**TEXTAUSZUG**
Fischler fordert neues Ökostromgesetz

Österreich soll wieder Klimaschutzvorreiter in Europa werden, dafür muss die Glaubwürdigkeit im eigenen Land stimmen.

"Zu aller erst muss klar gestellt werden, dass Energie und Klima zwei Seiten der gleichen Medaille sind. Das Problem der globalen Erderwärmung kann man nur durch eine integrierte Energie- und Klimaschutzpolitik lösen - das gilt für Europa und Österreich genauso wie für die 'Alltagspolitik' jedes Einzelnen", betont Franz Fischler, Präsident des Ökosozialen Forums Österreich, anlässlich der laufenden energiepolitischen Diskussionen. Da in Österreich Energie und Klima in getrennten Häusern angesiedelt sind, sei für ihn die logische Konsequenz: "Wir brauchen keinen kompetenzlosen Klimabeauftragten, sondern ein zügiges, gemeinsames Handeln der beiden zuständigen Ministerien. Denn der Klimawandel und die Kyoto-Zahlungen kommen - verbindlich."

Ökostromgesetz dringend reparieren, aber nicht um fossile Kraftwerke zu fördern

Laut Regierungsprogramm soll der Anteil der erneuerbaren Stromerzeugung bis 2010 auf 80 %, bis 2020 sogar auf 85 % gehoben werden. "In der Praxis werden diese Zielsetzungen allerdings konterkariert: Die Grünstromförderung wird massiv eingeschränkt und fossile Kraftwerke werden stark subventioniert", wundert sich Fischler. Tatsächlich sinke nämlich der Ökostromanteil kontinuierlich, momentan liegen wir bereits unter 60 %. Wir würden uns den selbst gesteckten Zielen nicht nähern, sondern uns immer weiter entfernen. "Die Ironie ist, dass eines der angesprochenen Gaskraftwerke zu früh in Bau gegangen ist, theoretisch also nicht in das Ökostromförderregime fallen würde", erläutert Fischler. "Deshalb wird das Gesetz jetzt noch einmal aufgemacht, um diesen formalen Fehler zu korrigieren - das ist eine Verhöhnung aller österreichischen und europäischen Klimaschutzstrategien". Eine Reparatur des Gesetzes sei aber dringend notwendig, hin zu langfristigen, stabilen Rahmenbedingungen, die Investoren und Planern Sicherheit bieten. Die Förderung fossiler Kraft-Wärme-Kopplungsanlagen dürfe nicht Inhalt eines Öko(!)stromgesetzes sein.

**Gespeicherte Einträge aus einer Sammlung**

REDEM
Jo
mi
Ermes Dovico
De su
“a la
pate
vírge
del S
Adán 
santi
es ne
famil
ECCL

==

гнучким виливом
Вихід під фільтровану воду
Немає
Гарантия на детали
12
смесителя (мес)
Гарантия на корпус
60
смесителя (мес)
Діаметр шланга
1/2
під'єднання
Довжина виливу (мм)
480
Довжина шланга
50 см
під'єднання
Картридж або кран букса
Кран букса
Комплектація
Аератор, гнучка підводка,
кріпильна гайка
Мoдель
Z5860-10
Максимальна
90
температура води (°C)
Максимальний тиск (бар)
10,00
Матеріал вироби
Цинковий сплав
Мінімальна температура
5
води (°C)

**ARBEITSAUFTRAG**
Gib den Text zum neuen Ökostromgesetz von "Fischler fordert neues" bis "eigenen Land stimmen." aktualisiert wieder, wobei "Klimaschutzvorreiter" durch "Vorbild im Klimaschutz" ersetzt wird.

**LÖSUNG**
Fischler fordert neues Ökostromgesetz

Österreich soll wieder Vorbild im Klimaschutz in Europa werden, dafür muss die Glaubwürdigkeit im eigenen Land stimmen.